December 27, 1894: Duluth’s premier roadway—today’s Skyline Parkway—named in honor of the man who envisioned it

On this day in Duluth in 1894, Duluth’s Board of Park Commissioners officially named its premier parkway Rogers Boulevard in honor of parks visionary William K. Rogers. Prior to 1894 the road had no official name. The park board referred to it as the Terrace Parkway or Boulevard Drive. Newspapers called it “the Boulevard.” The Roe Atlas of 1890 labeled the eastern section Lake View Terrace, which included the circle drive around “Grand View Mountain,” now the location of Enger Tower. West of the “mountain,” the road was labeled Bay View Terrace.
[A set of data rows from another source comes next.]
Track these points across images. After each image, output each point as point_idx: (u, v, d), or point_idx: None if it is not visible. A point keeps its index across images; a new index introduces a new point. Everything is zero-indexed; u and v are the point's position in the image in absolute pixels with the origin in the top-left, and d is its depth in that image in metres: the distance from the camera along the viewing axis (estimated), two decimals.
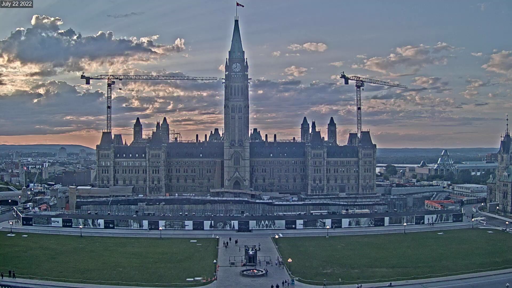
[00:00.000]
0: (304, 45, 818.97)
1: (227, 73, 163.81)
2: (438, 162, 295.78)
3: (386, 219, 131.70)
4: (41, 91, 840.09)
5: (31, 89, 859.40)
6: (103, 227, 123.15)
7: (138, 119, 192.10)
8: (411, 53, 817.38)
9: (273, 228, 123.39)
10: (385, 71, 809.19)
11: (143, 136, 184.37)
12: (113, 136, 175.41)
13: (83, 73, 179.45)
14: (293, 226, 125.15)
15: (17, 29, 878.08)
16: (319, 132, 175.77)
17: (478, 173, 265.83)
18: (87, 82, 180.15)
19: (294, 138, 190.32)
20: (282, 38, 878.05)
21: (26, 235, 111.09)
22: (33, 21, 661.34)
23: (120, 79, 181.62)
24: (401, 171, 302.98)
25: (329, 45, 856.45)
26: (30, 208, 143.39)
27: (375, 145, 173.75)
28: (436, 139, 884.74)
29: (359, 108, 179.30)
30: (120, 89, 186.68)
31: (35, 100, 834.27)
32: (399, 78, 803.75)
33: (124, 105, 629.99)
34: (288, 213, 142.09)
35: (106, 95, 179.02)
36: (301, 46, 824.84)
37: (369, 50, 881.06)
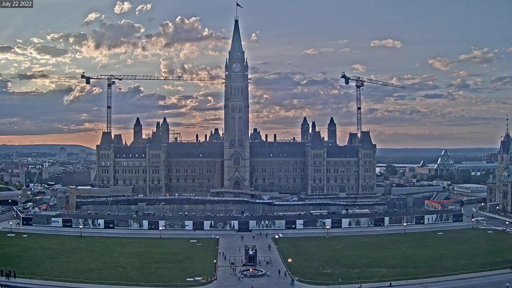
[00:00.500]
0: (382, 42, 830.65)
1: (227, 73, 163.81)
2: (438, 162, 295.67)
3: (386, 219, 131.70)
4: (79, 87, 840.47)
5: (72, 84, 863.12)
6: (103, 227, 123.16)
7: (138, 119, 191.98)
8: (479, 53, 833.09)
9: (273, 228, 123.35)
10: (448, 68, 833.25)
11: (143, 136, 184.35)
12: (113, 136, 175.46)
13: (83, 72, 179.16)
14: (293, 226, 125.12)
15: (91, 15, 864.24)
16: (319, 132, 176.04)
17: (478, 173, 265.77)
18: (87, 82, 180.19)
19: (294, 138, 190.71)
20: (363, 34, 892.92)
21: (26, 235, 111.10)
22: (116, 9, 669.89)
23: (120, 79, 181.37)
24: (401, 171, 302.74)
25: (405, 42, 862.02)
26: (30, 208, 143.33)
27: (375, 145, 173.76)
28: (445, 139, 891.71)
29: (359, 108, 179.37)
30: (120, 89, 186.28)
31: (70, 97, 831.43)
32: (462, 77, 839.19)
33: (162, 102, 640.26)
34: (288, 213, 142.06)
35: (105, 94, 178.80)
36: (379, 42, 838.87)
37: (439, 49, 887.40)
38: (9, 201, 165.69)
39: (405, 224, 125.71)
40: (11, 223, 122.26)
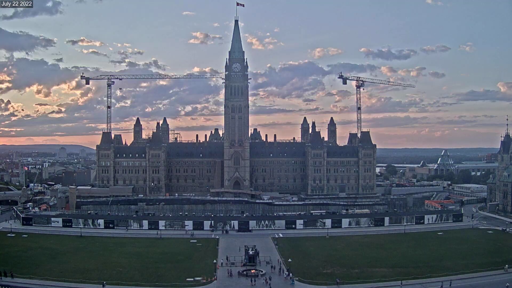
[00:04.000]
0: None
1: (227, 73, 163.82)
2: (438, 162, 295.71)
3: (386, 219, 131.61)
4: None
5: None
6: (103, 227, 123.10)
7: (138, 119, 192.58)
8: None
9: (273, 228, 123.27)
10: None
11: (143, 136, 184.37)
12: (113, 136, 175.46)
13: (82, 73, 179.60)
14: (293, 226, 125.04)
15: None
16: (319, 132, 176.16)
17: (478, 173, 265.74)
18: (87, 83, 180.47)
19: (294, 138, 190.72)
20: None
21: (26, 235, 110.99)
22: None
23: (120, 79, 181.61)
24: (401, 171, 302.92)
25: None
26: (30, 208, 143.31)
27: (375, 145, 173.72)
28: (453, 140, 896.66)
29: (359, 108, 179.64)
30: (120, 88, 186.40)
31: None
32: None
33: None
34: (288, 213, 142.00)
35: (106, 95, 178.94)
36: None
37: None
38: (9, 201, 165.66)
39: (405, 224, 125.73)
40: (10, 223, 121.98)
Finally, in December 1894, the park board members unanimously voted to call the road Rogers Boulevard in honor of William K. Rogers, who had died the previous year in his home state of Ohio. Luther Mendenhall, who had replaced Rogers as president of the park board, pushed the renaming effort, and the Duluth News Tribune supported it, saying that Rogers “Did more than [make the roadway possible]. He located it, solved, himself, the engineering problems, superintended its building, hired the labor and forced the city, much against its will, to pay the bills.” In 1921 local Rotary, Kiwanis, and Lions groups wanted to change the parkway’s name to “Armistice Memorial Boulevard.” Mayor Sam Snively promised if that happened, “the name of W. K. Rogers shall not be wholly lost” because he expected to have a memorial to Rogers erected somewhere along the boulevard. In 1929 the road was renamed Skyline Parkway. There is a memorial to Snively along the parkway, but to date the city has not erected a memorial to William K. Rogers.